• [What is required]: Begin at the line containing "33: (62, 246, 2.49)" and retype each line through the end of the records exactly. Include nothing else and no pictures.

• [Supplied data]:
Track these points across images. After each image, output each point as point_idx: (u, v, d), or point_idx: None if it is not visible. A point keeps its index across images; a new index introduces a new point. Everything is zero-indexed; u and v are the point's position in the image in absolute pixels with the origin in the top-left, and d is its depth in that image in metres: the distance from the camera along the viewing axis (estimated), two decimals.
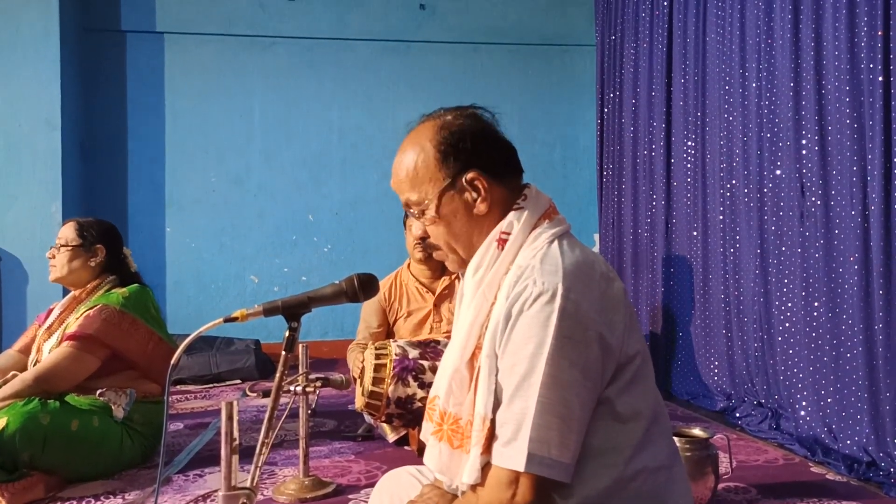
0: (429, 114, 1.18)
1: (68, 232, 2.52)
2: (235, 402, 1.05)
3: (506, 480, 0.99)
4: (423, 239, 1.18)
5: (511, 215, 1.12)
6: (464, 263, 1.15)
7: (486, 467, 1.03)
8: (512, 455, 0.98)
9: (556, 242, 1.08)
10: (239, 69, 4.98)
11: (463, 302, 1.15)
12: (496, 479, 1.00)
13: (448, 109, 1.17)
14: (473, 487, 1.04)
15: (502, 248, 1.10)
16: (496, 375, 1.03)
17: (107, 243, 2.55)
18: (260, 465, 1.08)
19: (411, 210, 1.15)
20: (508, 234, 1.10)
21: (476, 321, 1.09)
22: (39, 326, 2.59)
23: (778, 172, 2.91)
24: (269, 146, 5.03)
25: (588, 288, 1.03)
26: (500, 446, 1.00)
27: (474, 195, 1.12)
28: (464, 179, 1.11)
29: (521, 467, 0.97)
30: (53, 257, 2.51)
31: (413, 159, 1.13)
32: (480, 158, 1.12)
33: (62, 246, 2.49)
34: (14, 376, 2.42)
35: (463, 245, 1.14)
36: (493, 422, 1.02)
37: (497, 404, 1.02)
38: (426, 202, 1.13)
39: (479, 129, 1.15)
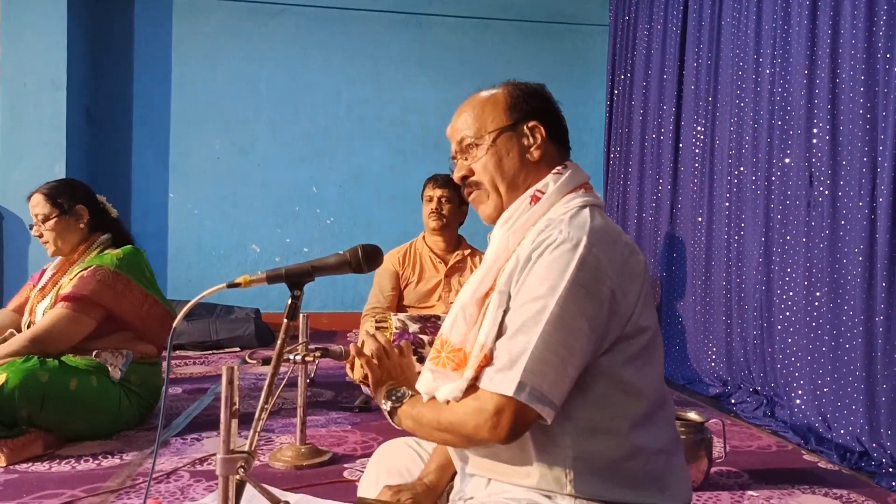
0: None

• [Written reply]:
33: (62, 246, 2.49)
34: (14, 376, 2.42)
35: (463, 245, 1.14)
36: (493, 422, 1.02)
37: (497, 404, 1.02)
38: (426, 202, 1.13)
39: (479, 129, 1.15)
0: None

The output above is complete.